Así, los Institutos Nacionales de Salud de los Estados Unidos (NIH) acaban de realizar tres importantes hallazgos durante el desarrollo de un estudio que investiga el VIH: una localización en la que el virus es más vulnerable a una vacuna, un anticuerpo que se une a él, y otro anticuerpo que limita la infección de la célula por el virus.

En el estudio, que se publica en Science, se examinó la sangre de 24 personas con VIH, y se experimentó con ella para observar la capacidad de limitar la infección del virus y su neutralización. Con ello descubrieron una cadena compuesta por ocho aminoácidos (una composición más simple que otras ubicaciones descubiertas anteriormente) que ayudan al virus a unirse a una célula para infectarla.
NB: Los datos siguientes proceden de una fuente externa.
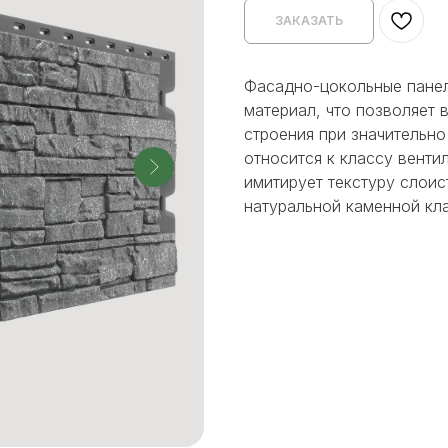
ЗАКАЗАТЬ
Фасадно-цокольные панел
материал, что позволяет
строения при значительно
относится к классу вент
имитирует текстуру слоис
натуральной каменной кл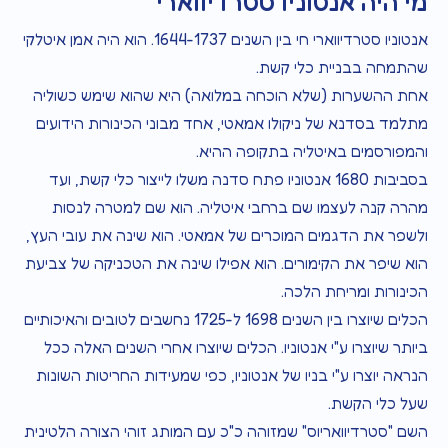
מי היה אנטוניו סטרדיווארי
אנטוניו סטרדיווארי חי בין השנים 1644-1737. הוא היה אמן איטלקי
שהתמחה בבניית כלי קשת.
אחת ההשערות (שלא הוכחה במלואה) היא שהוא שימש כשוליה
מתלמד בסדנא של ניקולו אמאטי, אחד מבוני הכינורות הידועים
והמפורסמים באיטליה בתקופה ההיא.
בסביבות 1680 אנטוניו פתח סדנה משלו לייצור כלי קשת, ועד
מהרה קנה לעצמו שם ברחבי איטליה. הוא שם למטרה לנסות
ולשפר את הדגמים המוכרים של אמאטי. הוא שינה את עובי העץ,
הוא שיפר את הקימורים. הוא אפילו שינה את הטכניקה של צביעת
הכינורות ומריחת הלכה.
הכלים שיוצרו בין השנים 1698 ל-1725 נחשבים לטובים והאיכותיים
ביותר שיוצרו ע"י אנטוניו. הכלים שיוצרו אחרי השנים האלה ככל
הנראה יוצרו ע"י בניו של אנטוניו, כפי שמעידות החריטות השונות
שעל כלי הקשת.
השם "סטרדיוואריוס" שמזוהה כ"כ עם המותג זוהי הצורה הלטינית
Posteriormente, aislaron un potente anticuerpo neutralizante (bnAb por sus siglas en inglés) al que han denominado VRC34.01, y que se une al péptido de fusión y una molécula de azúcar. Los investigadores realizaron una cristalización del virus y lo observaron a nivel atómico. Así, comprobaron que el anticuerpo impendía la infección celular del virus cuando éste se encontraba unido al mismo gracias a la adhesión de una molécula en la superficie celular clave.

El estudio ha sido dirigido por el Centro de investigación de Vacunas (VCR) del Instituto Nacional de Alergia y Enfermedades Infecciosas. Tras el descubrimiento de este estudio, los autores han comenzado a investigar en el desarrollo de una vacuna que induzca una producción de anticuerpos similar a la que produce el anticuerpo VRC34.01.